Naquela edição fundadora, publicada no Jazz Age, em Manhattan, o ilustrador Rea Irvin estabeleceu um estilo distinto com a tipografia do logotipo e uma capa que foi repetida em cada aniversário como o DNA da revista. Irvin criou Eustace Tilley, o rosto da The New Yorker .
“Basicamente, é uma imagem de sofisticação. Alguém com uma cartola, um monóculo e um nariz arrebitado olhando para uma linda borboleta, uma borboleta inconsequente. Irvin foi muito inteligente ao encontrar uma imagem que expressava o desejo de uma visão sofisticada do mundo e, ao mesmo tempo, zombava de si mesmo”, diz Mouly. “Era um senso de humor onde, sendo sério e dedicado ao que você faz, você não se leva muito a sério”, ele acrescenta.

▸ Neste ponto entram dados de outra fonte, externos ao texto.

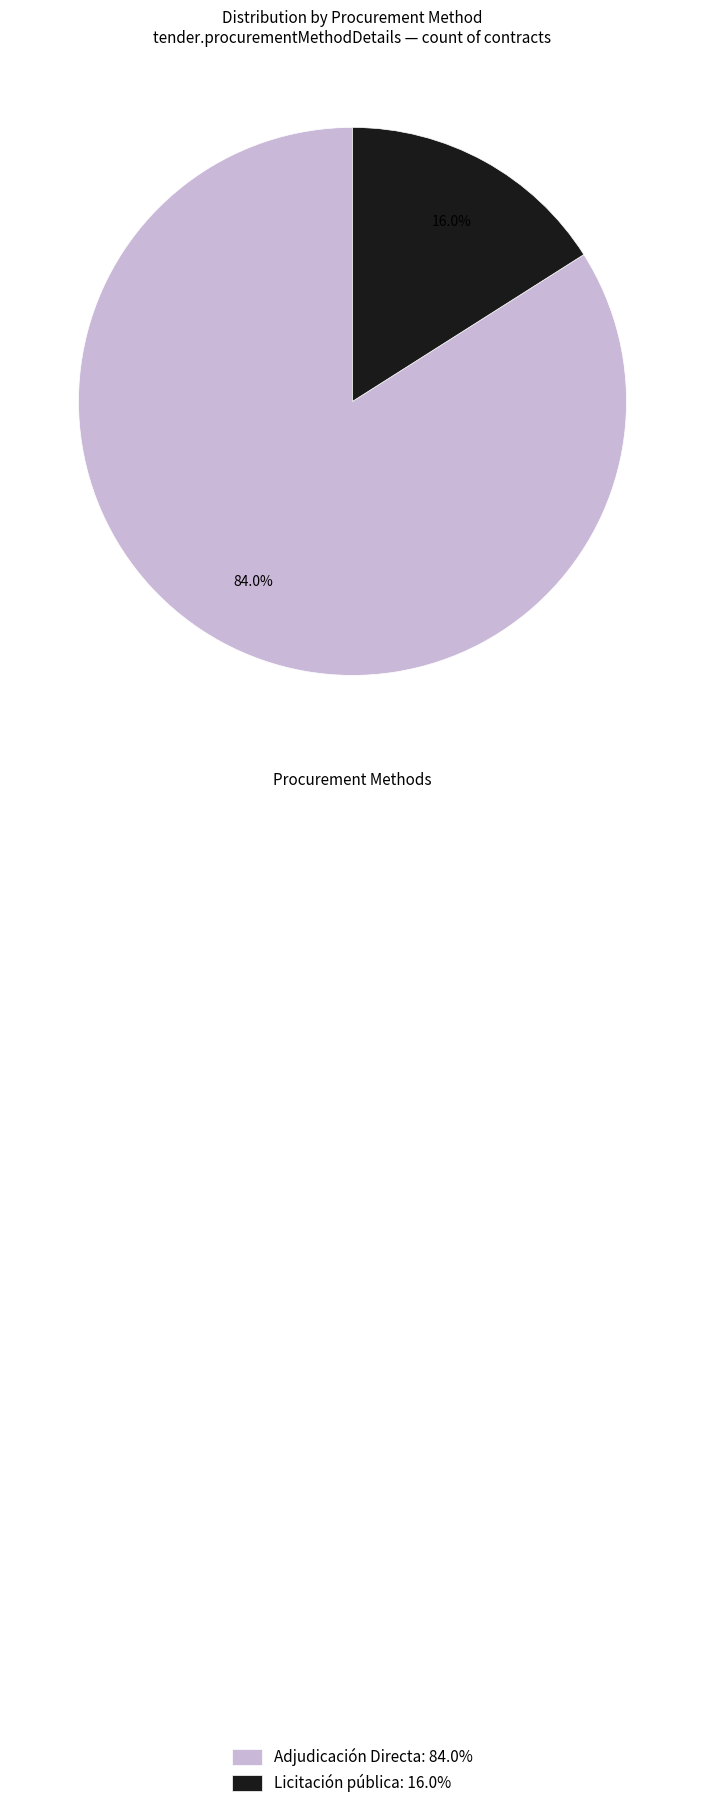

Which slice is the largest?

Adjudicación Directa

Leia também Javier Mariscal, entre os autores que reinterpretam o símbolo da 'The New Yorker'Ela aparecia como está em todas as festas de aniversário da revista, até que, na década de 1990, os artistas foram contratados para fazer uma nova versão em cada ocasião. Na última edição, Tilley reapareceu como está, mas outras capas foram incluídas. Na edição digital, Javier Mariscal foi um dos escolhidos para rever esse rosto identificador. Ana Juan, Sergio García e Diego Mir são outros espanhóis que apareceram nas capas da revista.

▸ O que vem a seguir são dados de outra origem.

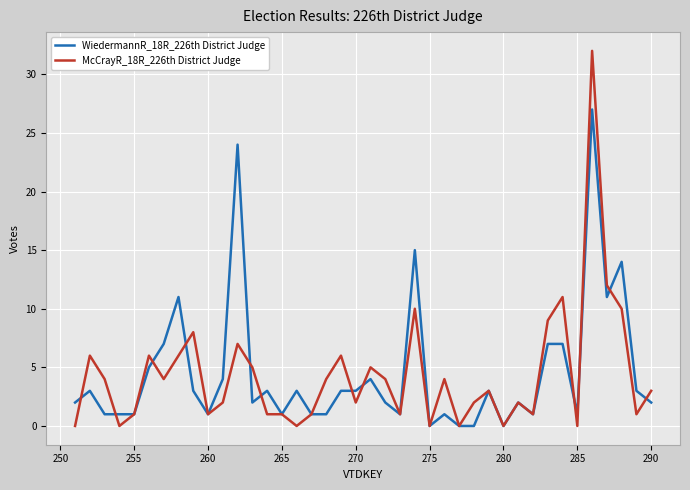

True or false: McCrayR_18R_226th District Judge and WiedermannR_18R_226th District Judge cross at least once.

True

Ross (que morreu em 1951) foi sucedido como diretor por William Shawn (1951-1987), Robert Gottlieb (1987-1992) e depois veio Tina Brown. “A revista era muito respeitada, mas estava descansando sobre os louros”, diz Mouly. Brown causou um terremoto. As capas, definidas como um oásis de paz, mudaram. Embora permanecessem independentes do conteúdo, o novo diretor queria refletir eventos cotidianos. A capa de um homem hassídico beijando uma mulher negra (Dia dos Namorados, 1993, de Spiegelman (marido de Mouly) causou consternação.
“Ela gostava de polêmica e das reações das pessoas, mas muitos leitores ficaram furiosos porque ela quebrou a tradição de não dar a primeira página às notícias”, lembra ele. Foi a chegada de outra era. Quando David Remnick assumiu o comando em 1998, a revista redefiniu sua abordagem diferenciada para divulgar notícias de última hora apenas quando havia algo importante a ser dito.
Na parede está pendurada Madame President , a ilustração de Kamala Harris feita por Kadir Nelson para a capa que nunca existiu em novembro passado. Mouly teve que improvisar. Barry Blitz fez uma silhueta de Donald Trump: De Volta com Vingança. Ele pediu por “uma espécie de ‘awugh! ’” que expressasse uma sensação de vômito.